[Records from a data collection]
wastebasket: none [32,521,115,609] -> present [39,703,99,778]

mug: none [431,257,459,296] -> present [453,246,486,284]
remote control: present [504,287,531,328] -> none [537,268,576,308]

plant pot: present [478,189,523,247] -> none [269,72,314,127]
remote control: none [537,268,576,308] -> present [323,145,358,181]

==

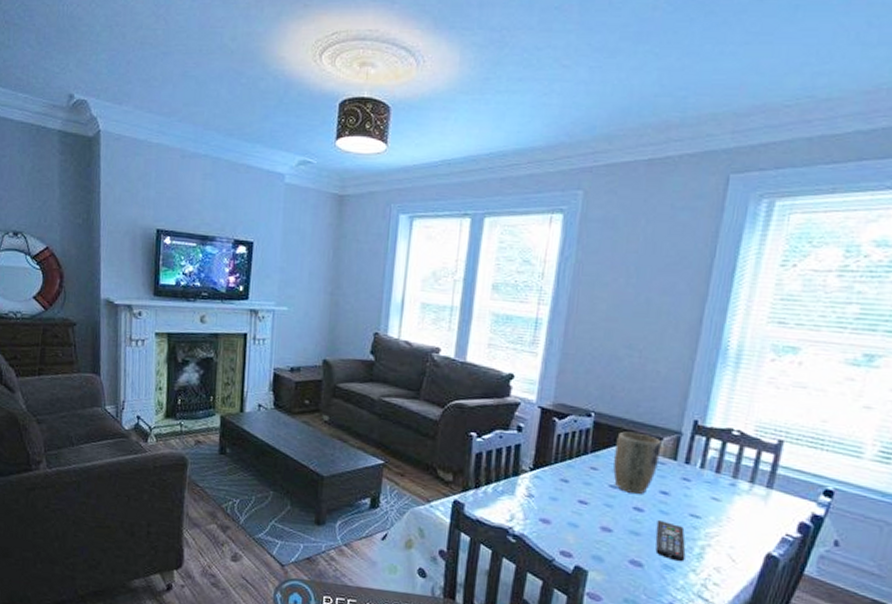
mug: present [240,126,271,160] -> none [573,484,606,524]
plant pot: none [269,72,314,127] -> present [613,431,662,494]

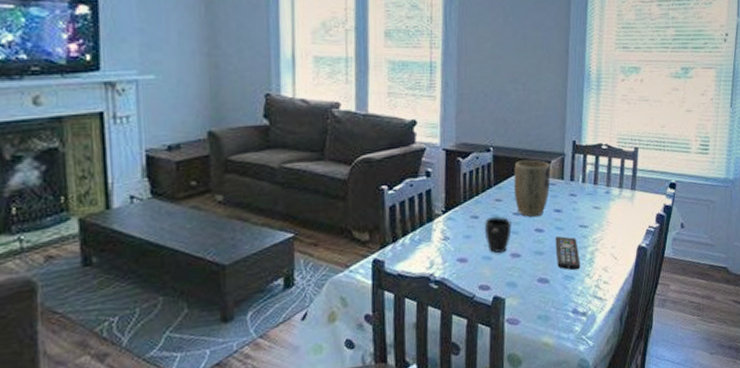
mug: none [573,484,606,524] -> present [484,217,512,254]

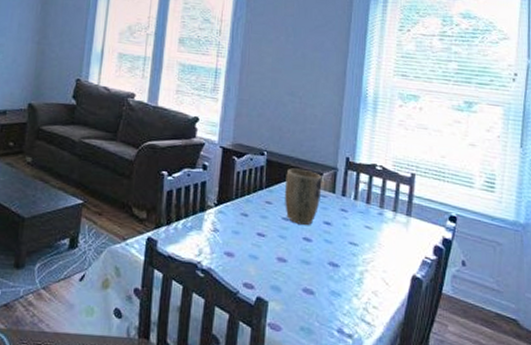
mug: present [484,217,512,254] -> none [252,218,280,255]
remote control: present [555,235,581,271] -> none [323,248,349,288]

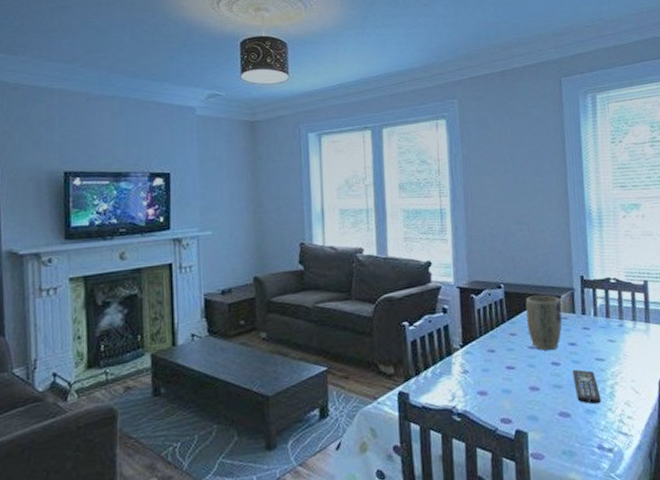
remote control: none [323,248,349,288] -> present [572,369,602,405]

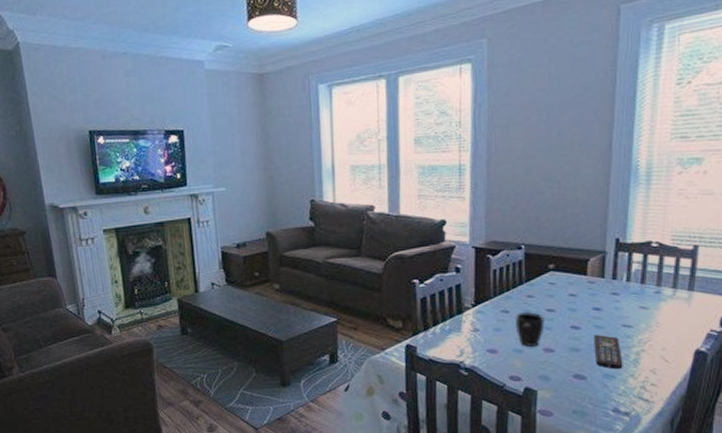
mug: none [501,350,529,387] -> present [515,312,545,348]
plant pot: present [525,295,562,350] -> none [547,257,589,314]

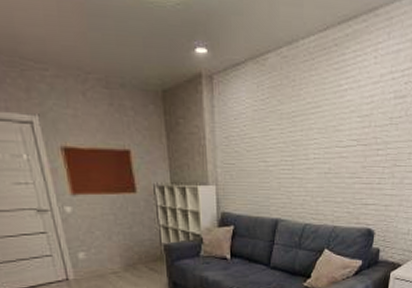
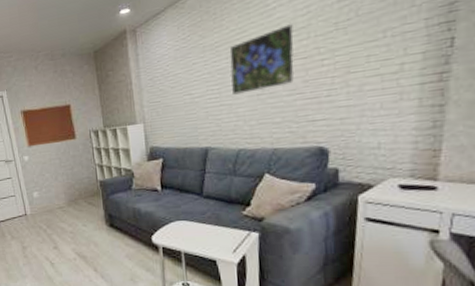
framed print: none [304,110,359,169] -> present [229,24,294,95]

**How to complete this task:** Retype only the stretch of lines above starting at the one with "wastebasket: none [32,521,115,609]" and stopping at the one with "remote control: none [537,268,576,308]", exactly as written, with both kept.

**Answer area:**
wastebasket: none [32,521,115,609] -> present [39,703,99,778]

mug: none [431,257,459,296] -> present [453,246,486,284]
remote control: present [504,287,531,328] -> none [537,268,576,308]

plant pot: present [478,189,523,247] -> none [269,72,314,127]
remote control: none [537,268,576,308] -> present [323,145,358,181]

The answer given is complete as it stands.